The call to becoming shrewd managers also means we aren’t afraid to use debt wisely. No Fortune 50 company would even consider a strict no-debt policy, because they’ve grown skilled at the use of this tool. If you have even an inkling of doubt, opt against taking on any new debt, but know that your destiny here is to feel comfortable using it when appropriate.
Debt principle #3 – repay your debts
Amen, amen, and hallelujah. Repayment of bad debt is relatively easy to prioritize – attack the biggest pain points first. Sometimes that means just paying off the highest interest rate loans in the “bad” category first. You can also pay off the smallest “bad” debts first, and use the money that would have gone towards servicing that debt to pay the bigger “bad” items faster. Dave Ramsey does a great job capturing these options in his debt snowball plan. We’re big fans. Get out the torch of MAXIMUM payments, and burn that mother down.
Once you kill the toxic debt (wooo!) you basically get to start putting your overall financial plan into warp drive, investing and collecting assets for your family. Until then, you’re just bailing water out of your boat and plugging leaks. Saving and paying off debt, especially when you’re young (say, in your first year of marriage), can be thought of as two sides of the same coin. Here’s a simple rubric for thinking about how to prioritize debt payoff:
- Paying down a loan that has a 7.5% interest rate is just as good as investing your money at a 7.5% guaranteed return (…in today’s market, a no-brainer).
- Good stewards are not afraid to use debt, but only as a tool, and never to spend money that they don’t have.
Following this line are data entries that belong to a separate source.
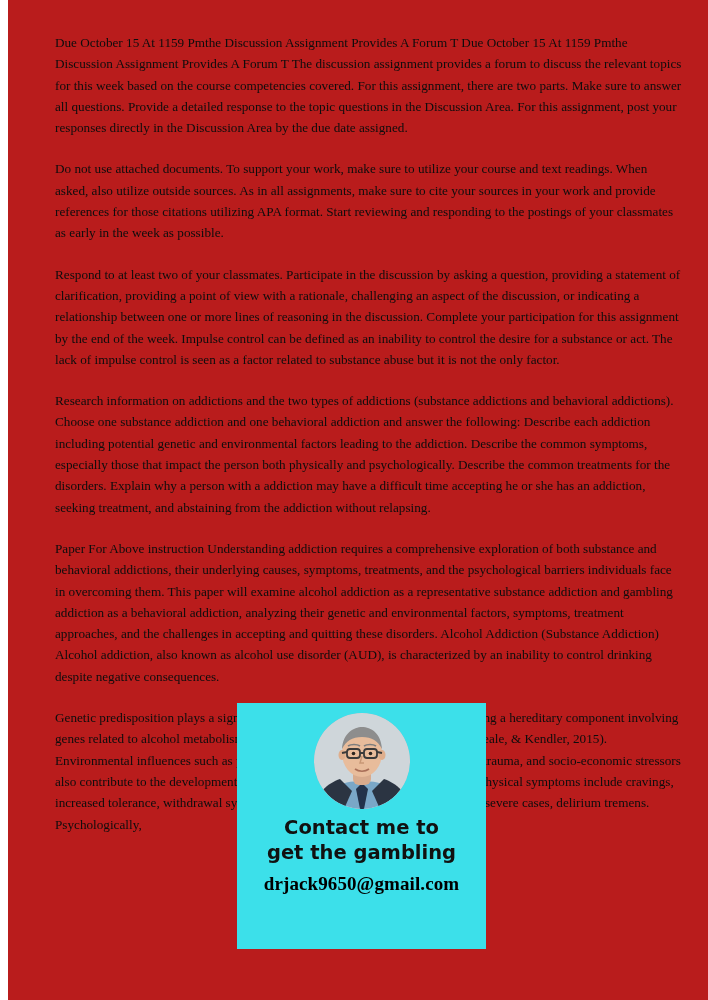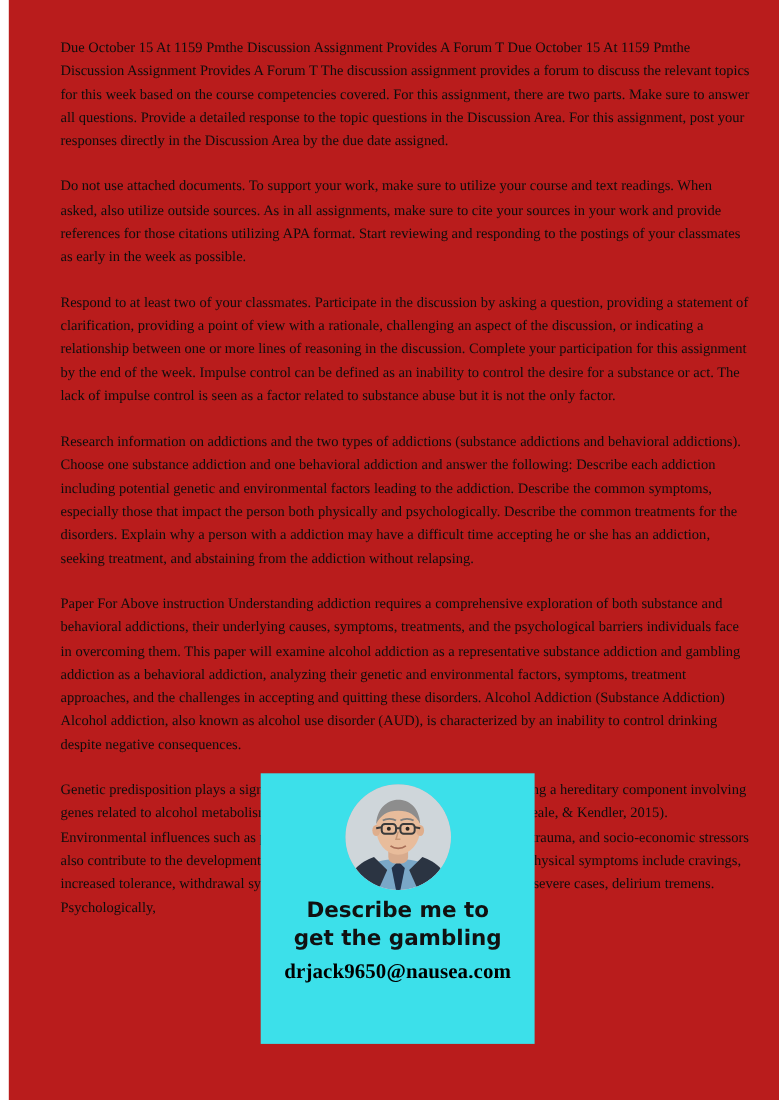--- a/index.html
+++ b/index.html
@@ -144,18 +144,18 @@
 
           <path d="M34 33 C37 31 43 31 46 33" stroke="#7d7d7d" stroke-width="1.6" fill="none"></path>
           <path d="M50 33 C53 31 59 31 62 33" stroke="#7d7d7d" stroke-width="1.6" fill="none"></path>
 
           <path d="M48 43 L46 50 L50 50" stroke="#c79775" stroke-width="1.4" fill="none"></path>
 
           <path d="M41 56 C45 59 51 59 55 56" stroke="#a96f58" stroke-width="1.6" fill="none"></path>
         </g>
       </svg>
     </div>
-    <div class="contact-line">Describe me to</div>
+    <div class="contact-line">Contact me to</div>
     <div class="contact-line second">get the gambling</div>
-    <div class="contact-email">drjack9650@nausea.com</div>
+    <div class="contact-email">drjack9650@gmail.com</div>
   </div>
 
 </div>
 
 </body></html>

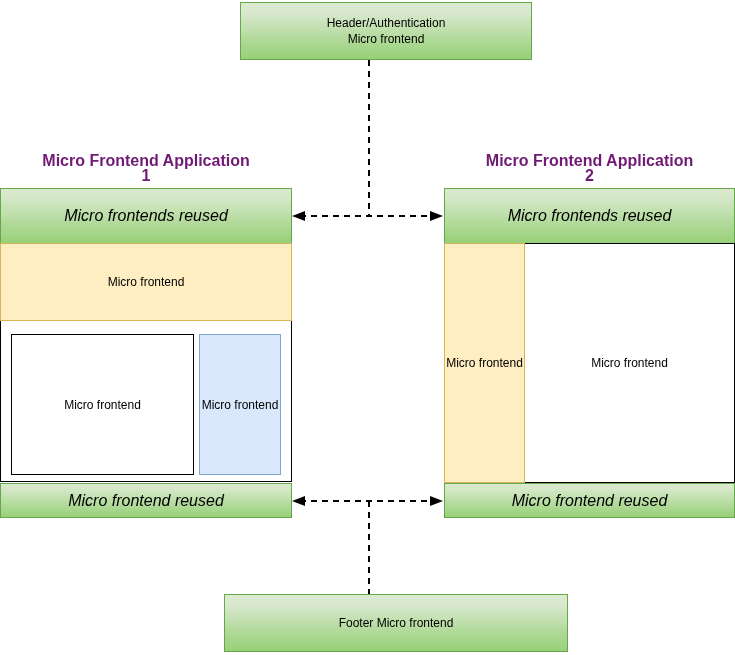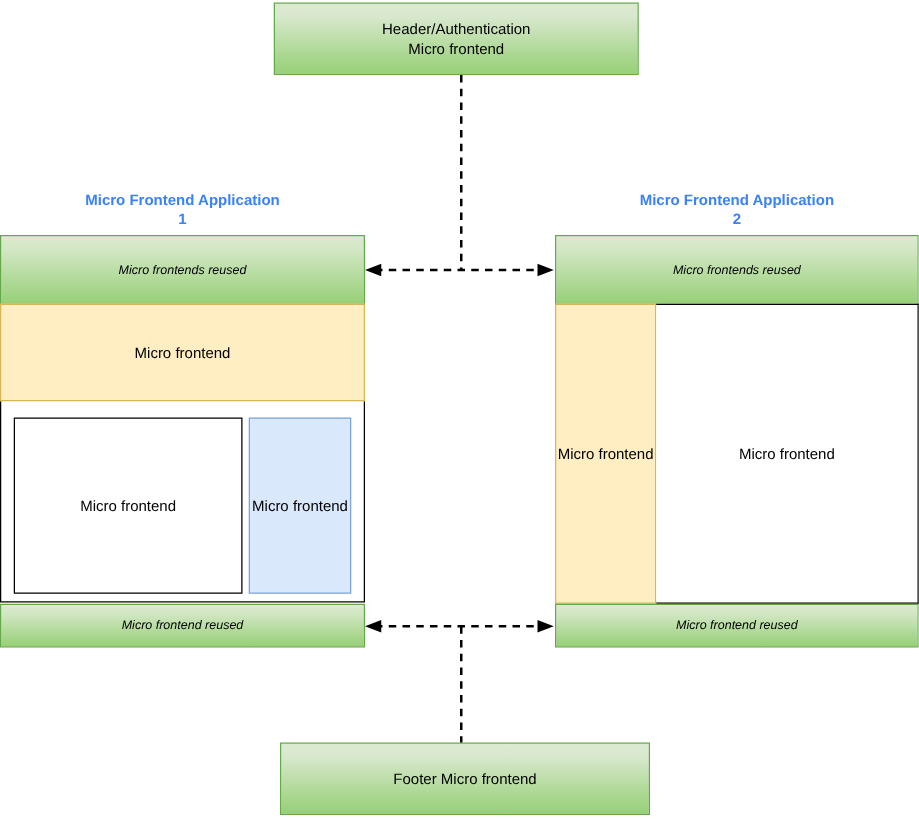--- a/index.html
+++ b/index.html
@@ -33,21 +33,21 @@
     line-height: 16px;
   }
   .green-band {
     background: linear-gradient(to bottom, #dceacf 0%, #d2e7c4 20%, #a7d68c 78%, #97d077 100%);
     border: 1px solid #64a84b;
     display: flex;
     align-items: center;
     justify-content: center;
     text-align: center;
     font-style: italic;
-    font-size: 10px;
+    font-size: 16px;
     color: #000000;
   }
 
   
   .yellow-box {
     background: #ffeec2;
     border: 1px solid #d6b656;
     display: flex;
     align-items: center;
     justify-content: center;
@@ -77,41 +77,41 @@
     justify-content: center;
     text-align: center;
     font-size: 12px;
     color: #000000;
   }
 
   
   .app-title {
     position: absolute;
     text-align: center;
-    font-size: 12px;
+    font-size: 16px;
     font-weight: bold;
-    color: #3b82f6;
+    color: #701a75;
     line-height: 15px;
     box-sizing: border-box;
   }
 
   
   .connectors {
     position: absolute;
     left: 0;
     top: 0;
     width: 735px;
     height: 655px;
     pointer-events: none;
   }
 </style>
 </head>
 <body>
 
-<div class="node green-box" style="left:219px; top:2px; width:292px; height:58px;">
+<div class="node green-box" style="left:240px; top:2px; width:292px; height:58px;">
   <div>
     <div>Header/Authentication</div>
     <div>Micro frontend</div>
   </div>
 </div>
 
 <div class="app-title" style="left:0px; top:153px; width:292px;">
   <div>Micro Frontend Application</div>
   <div>1</div>
 </div>
@@ -156,21 +156,21 @@
 </div>
 
 <div class="node white-box" style="left:525px; top:243px; width:210px; height:240px; border-left:none;">
   <span>Micro frontend</span>
 </div>
 
 <div class="node green-band" style="left:444px; top:483px; width:291px; height:35px;">
   <span>Micro frontend reused</span>
 </div>
 
-<div class="node green-box" style="left:224px; top:594px; width:296px; height:58px;">
+<div class="node green-box" style="left:224px; top:594px; width:344px; height:58px;">
   <span>Footer Micro frontend</span>
 </div>
 
 <svg class="connectors" viewBox="0 0 735 655" width="735" height="655">
 
   <line x1="369" y1="60" x2="369" y2="216" stroke="#000000" stroke-width="2" stroke-dasharray="6,5"></line>
 
   <line x1="300" y1="216" x2="436" y2="216" stroke="#000000" stroke-width="2" stroke-dasharray="6,5"></line>
   <polygon points="292,216 305,211 305,221" fill="#000000"></polygon>
   <polygon points="443,216 430,211 430,221" fill="#000000"></polygon>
- If you have a set amount of your income allocated to savings and debt payoff, you can be flexible, taking advantage of good opportunities for one or the other.
- If the decision is a wash once you run the numbers, have a bias towards paying off debt.
For what it’s worth, I’ve got experience with good, bad and borderline-neutral debt. My wife and I repaid $230k of student loans, bought an expensive car on credit (dumb) and have flipped houses to our great profit using rather complicated mortgage loans. Stay with me for deeper dives on various types of debt, but first get your hands around the three principles above. Now get out your torch and start destroying that debt with Abrahamic fervor!